[[ DATA RECORDS open ]]
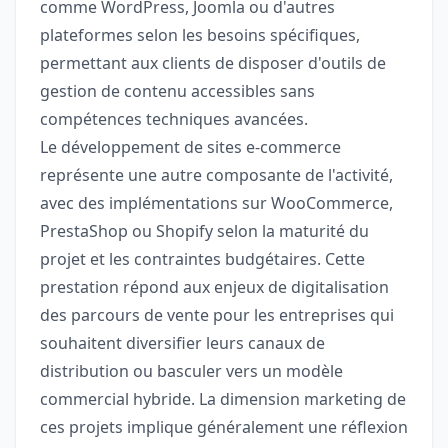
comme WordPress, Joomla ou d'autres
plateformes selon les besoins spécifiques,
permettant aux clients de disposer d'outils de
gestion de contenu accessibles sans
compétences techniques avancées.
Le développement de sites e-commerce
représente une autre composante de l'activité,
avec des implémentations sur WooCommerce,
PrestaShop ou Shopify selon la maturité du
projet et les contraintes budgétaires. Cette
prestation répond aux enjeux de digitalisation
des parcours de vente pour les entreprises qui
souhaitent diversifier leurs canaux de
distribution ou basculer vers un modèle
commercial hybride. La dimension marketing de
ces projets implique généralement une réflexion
[[ DATA RECORDS closed ]]
PROBLEM:
Return the text read from the records above line for line and word for word, leaving the pictures out.

SOLUTION TO THE EXERCISE:
comme WordPress, Joomla ou d'autres
plateformes selon les besoins spécifiques,
permettant aux clients de disposer d'outils de
gestion de contenu accessibles sans
compétences techniques avancées.
Le développement de sites e-commerce
représente une autre composante de l'activité,
avec des implémentations sur WooCommerce,
PrestaShop ou Shopify selon la maturité du
projet et les contraintes budgétaires. Cette
prestation répond aux enjeux de digitalisation
des parcours de vente pour les entreprises qui
souhaitent diversifier leurs canaux de
distribution ou basculer vers un modèle
commercial hybride. La dimension marketing de
ces projets implique généralement une réflexion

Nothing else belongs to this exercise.